• COMPITI ED ESERCIZI:
1. Riporta parola per parola il brano dell'articolo sui missionari italiani in Brasile che comincia con le parole contenenti "Le nuove povertà, l’insidia" e termina con "sistema economico globale.".
2. Trascrivi fedelmente tutti i record che trovi più sotto, lasciando fuori le immagini.

Le nuove povertà, l’insidia delle sette evangeliche, il rischio di una religiosità vaga e generica e i contrasti violenti derivanti dal sistema economico globale.
Il Brasile che ospita la XXVIII Giornata mondiale della gioventù è ancora una «terra di missione», come spiega don Michele Autuoro, direttore di Missio, l’organismo pastorale della Cei che si occupa di missioni. «Non foss’altro», aggiunge, «perché si tratta di un Paese che, più di altri forse, incarna le contraddizioni della globalizzazione».
Attualmente i sacerdoti italiani missionari Fidei donum presenti in Brasile sono 171, in tutta l’America Latina 375. A questi si aggiungono altri sacerdoti, che si sono incardinati nelle varie diocesi locali. Alcuni sono divenuti vescovi, altri hanno abbandonato il ministero. L’espressione Fidei donum risale all’omonima enciclica di papa Pio XII pubblicata il 21 aprile 1957 con la quale il pontefice chiedeva ai vescovi delle diocesi più antiche di inviare sacerdoti e laici come "dono della fede" alle giovani chiese dell'Africa. La richiesta si allargò poi anche all'America Latina e ad altre zone del mondo.
Il Brasile, per l’Italia, ha rappresentato da sempre una terra privilegiata di apostolato. Molti sono partiti e hanno deciso di restare lì per spendere il proprio ministero. Lo dimostra la “geografia” delle provenienze dei sacerdoti italiani che copre praticamente tutta la Penisola: 22 arrivano dalla regione ecclesiastica Abruzzo-Molise; due a testa da Campania, Lazio e Sardegna; tre a testa da Sicilia e Puglia; uno rispettivamente dalla Liguria e dalle Marche. 53 Fidei donum arrivano dalle diocesi del Triveneto, 38 dal Piemonte, 33 dalla Lombardia, 18 dall’Emilia Romagna e 12 dalla Toscana.
Gli incarichi svolti, spiegano da Missio, sono per la maggior parte quello di parroci, vicari e collaboratori parrocchiali. Ai sacerdoti, vanno aggiunti anche i 41 laici missionari che svolgono il loro servizio laggiù.

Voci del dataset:
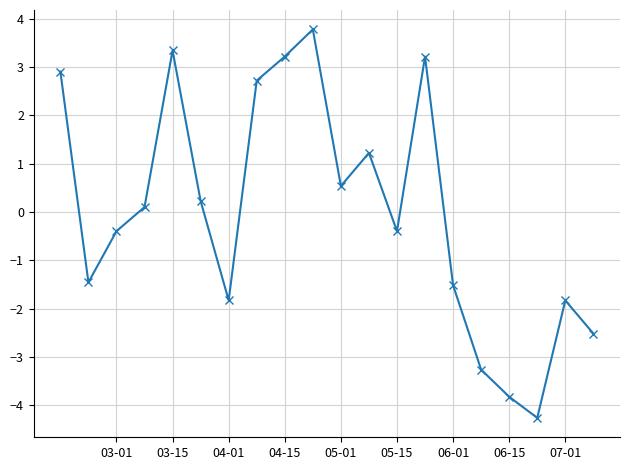

What is the smallest value displayed?

-4.3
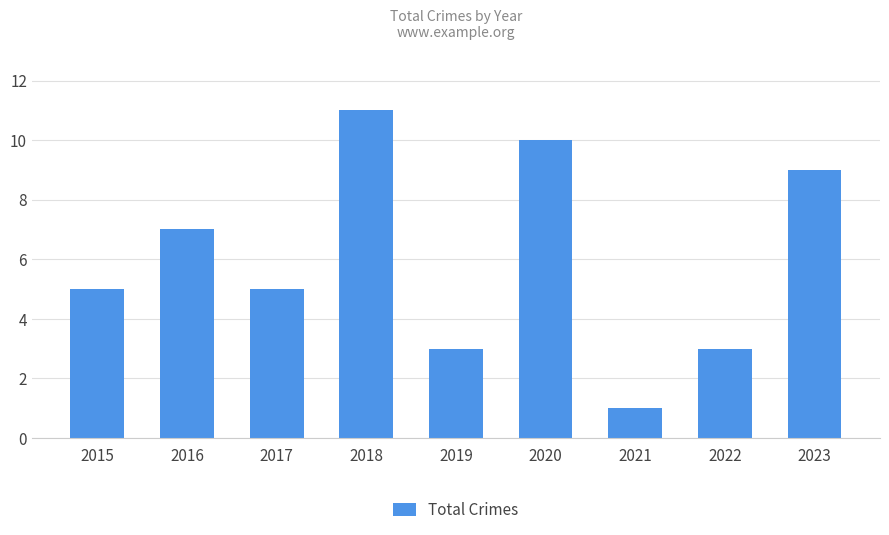

What is the change in value from 2017 to 2020?

+5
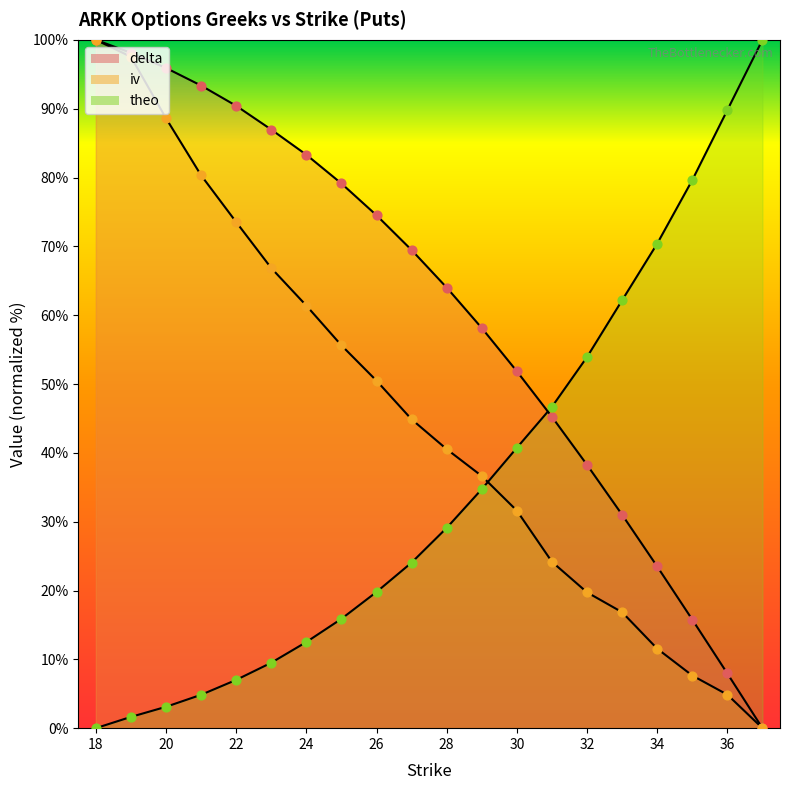

Which series contains the lowest Y value?

delta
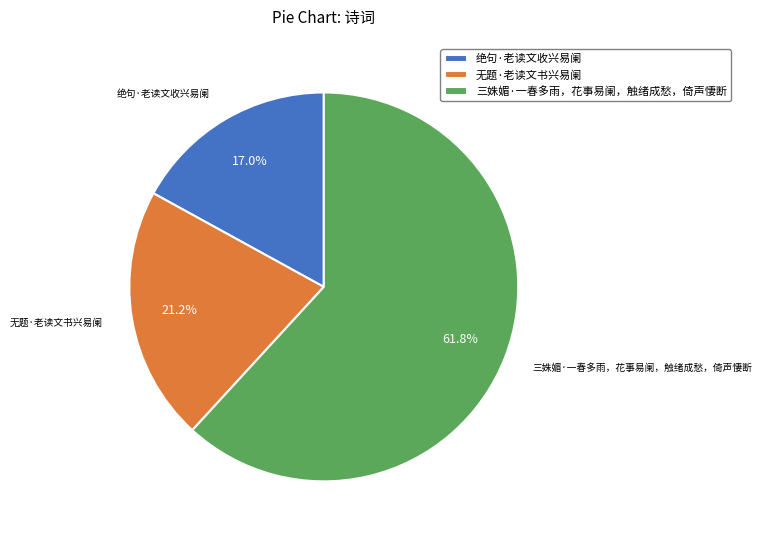

Which has a higher value, 绝句·老读文收兴易阑 or 三姝媚·一春多雨，花事易阑，触绪成愁，倚声悽断?

三姝媚·一春多雨，花事易阑，触绪成愁，倚声悽断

• RISPOSTE IN ORDINE:
1.
Le nuove povertà, l’insidia delle sette evangeliche, il rischio di una religiosità vaga e generica e i contrasti violenti derivanti dal sistema economico globale.

2.
What is the smallest value displayed?

-4.3

What is the change in value from 2017 to 2020?

+5

Which series contains the lowest Y value?

delta

Which has a higher value, 绝句·老读文收兴易阑 or 三姝媚·一春多雨，花事易阑，触绪成愁，倚声悽断?

三姝媚·一春多雨，花事易阑，触绪成愁，倚声悽断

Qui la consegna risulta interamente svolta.